*** Opening Information supplied ***

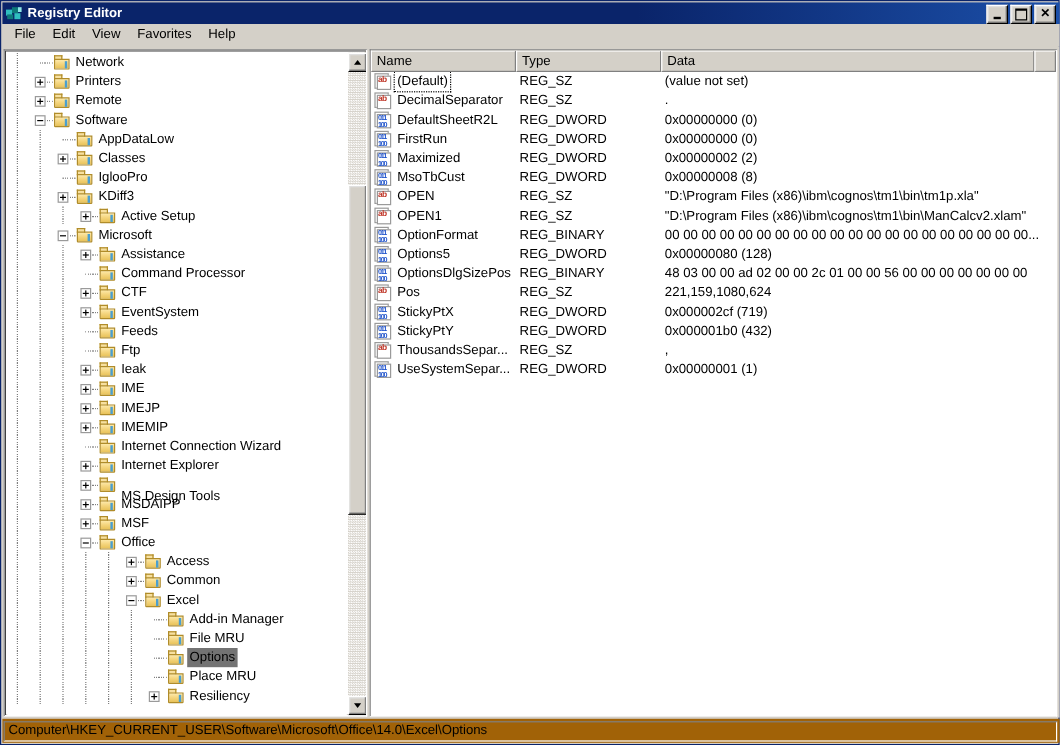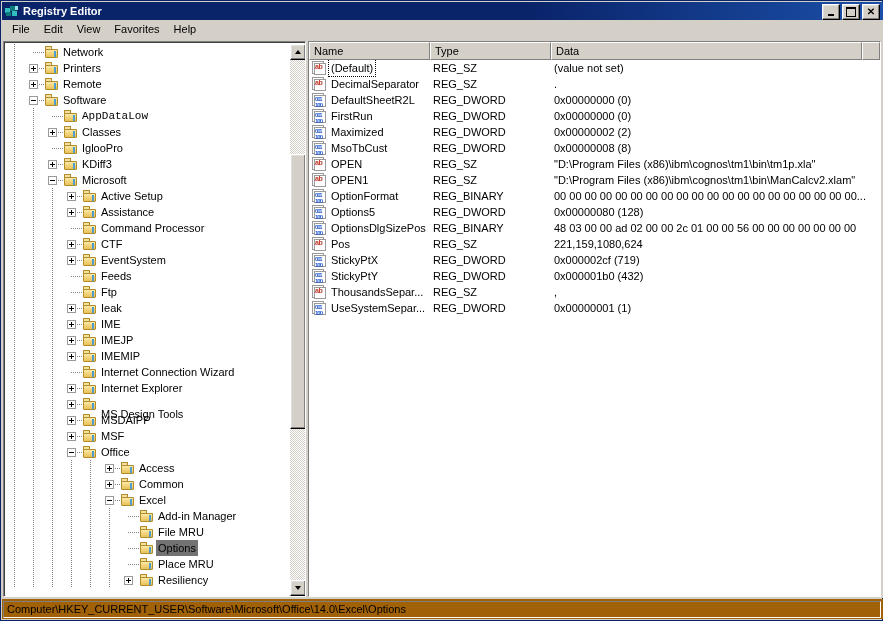"AppDataLow" span.tlabel { font-family: Liberation Mono, monospace -> none }
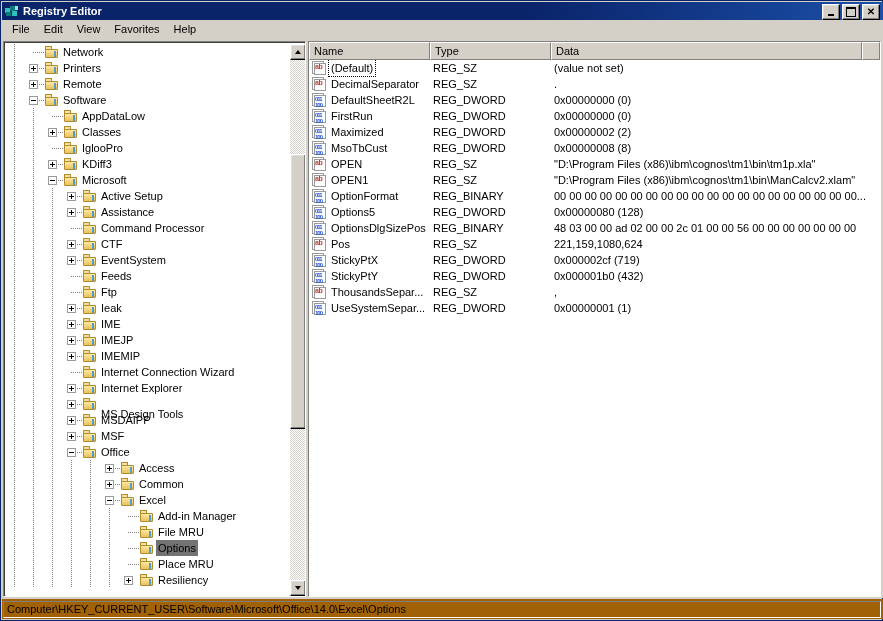"Microsoft" div.trow { order: before "Active Setup" -> after "Active Setup" }
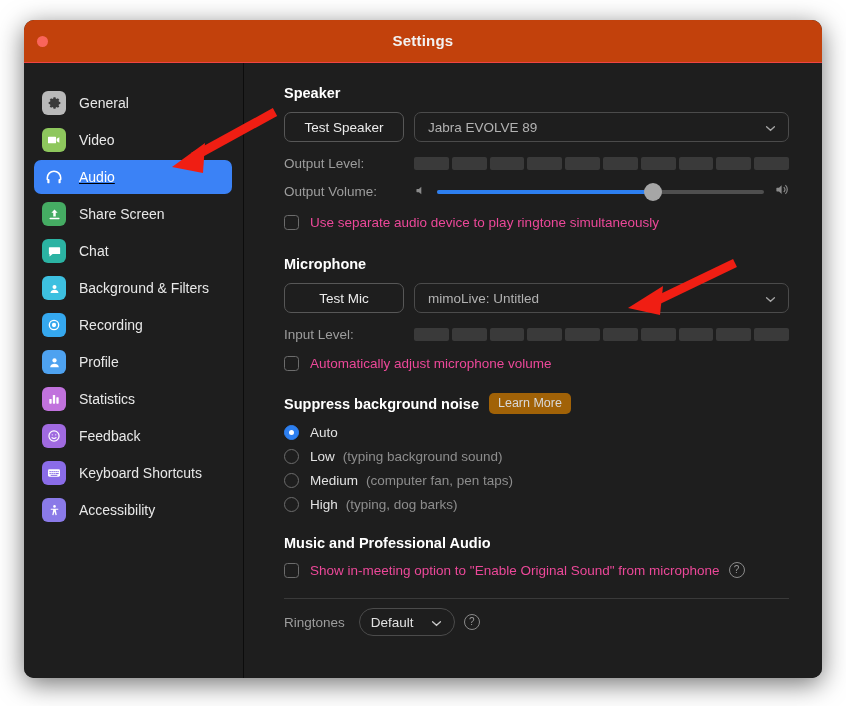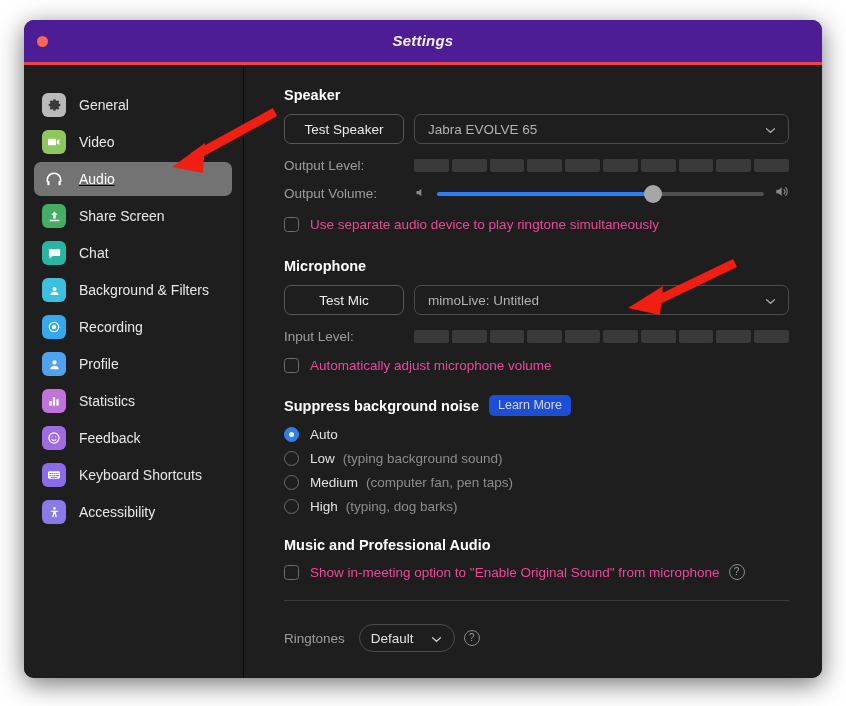"Settings" #titlebar { background: #4c1d95 -> #c2410c; border-bottom: 3px solid #ef4444 -> 1px solid #ef4444; font-style: italic -> none }
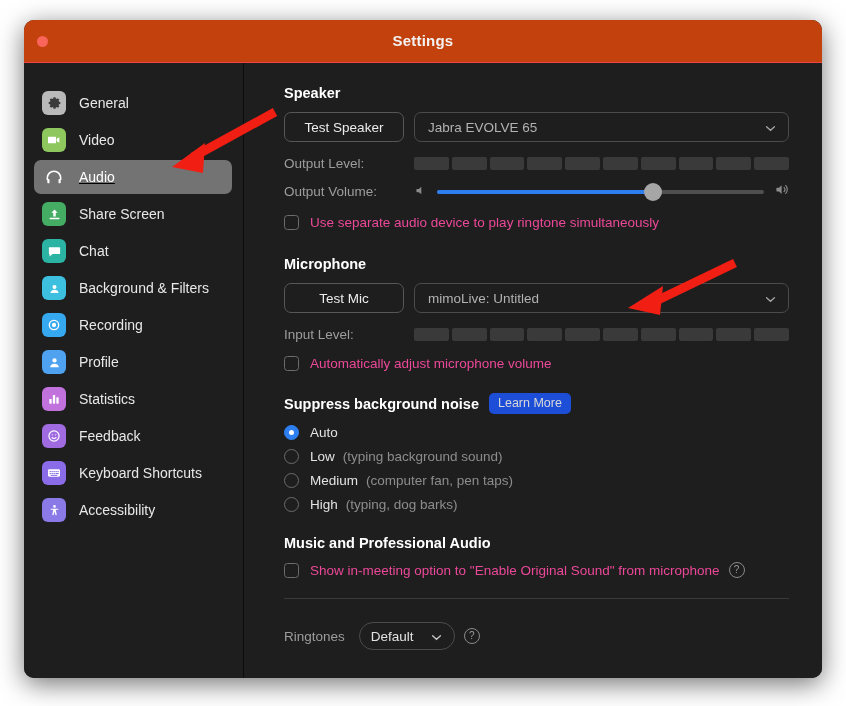"Jabra EVOLVE 65" span.select-value { text: 65 -> 89 }
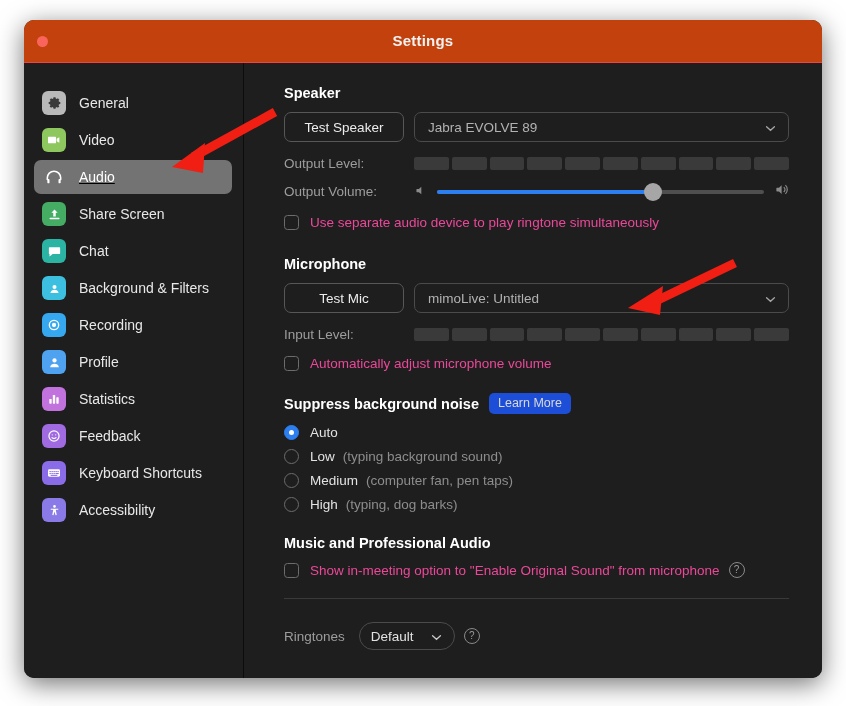"Audio" .nav-item.active { background: #737373 -> #3b82f6 }
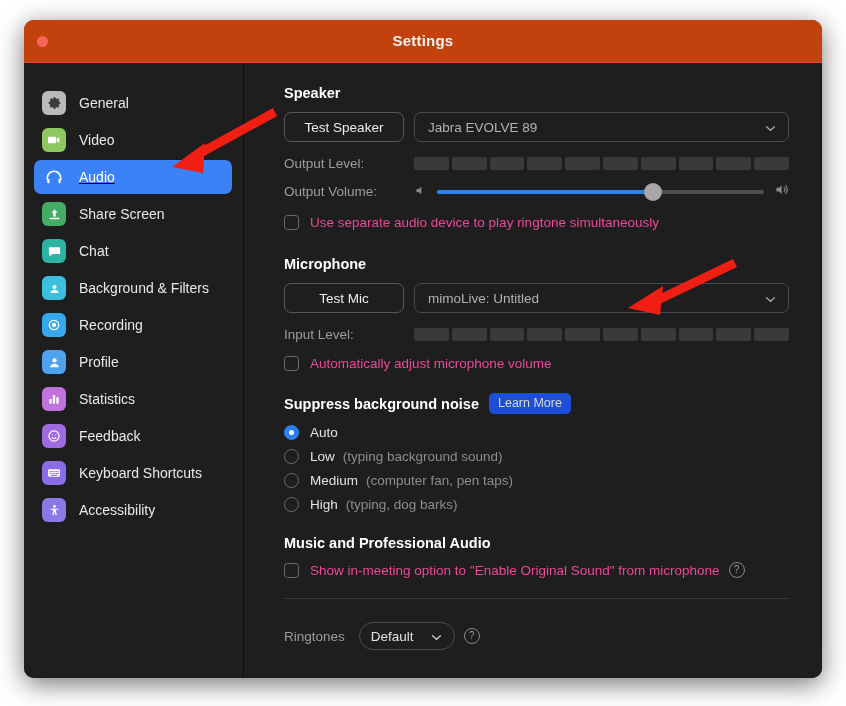"Learn More" .learn-more { background: #1d4ed8 -> #a16207 }
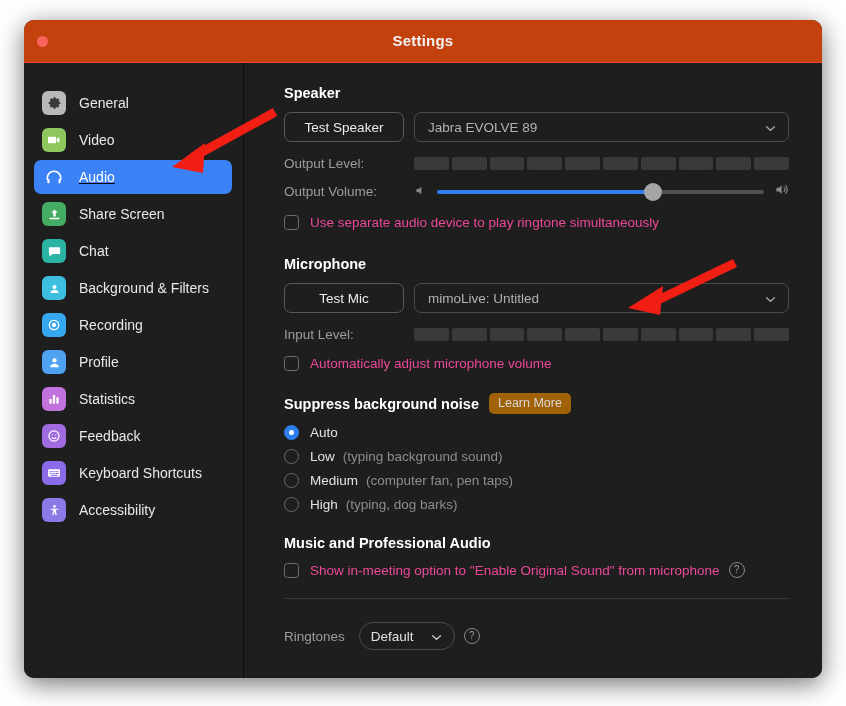"Ringtones" .ringtone-row { margin-top: 23px -> 9px }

*** Closing Information supplied ***

**Description of the task:** For the records above, give every line again exactly and skip the pictures.

**Answer to this task:**
"AppDataLow" span.tlabel { font-family: Liberation Mono, monospace -> none }
"Microsoft" div.trow { order: before "Active Setup" -> after "Active Setup" }
"Settings" #titlebar { background: #4c1d95 -> #c2410c; border-bottom: 3px solid #ef4444 -> 1px solid #ef4444; font-style: italic -> none }
"Jabra EVOLVE 65" span.select-value { text: 65 -> 89 }
"Audio" .nav-item.active { background: #737373 -> #3b82f6 }
"Learn More" .learn-more { background: #1d4ed8 -> #a16207 }
"Ringtones" .ringtone-row { margin-top: 23px -> 9px }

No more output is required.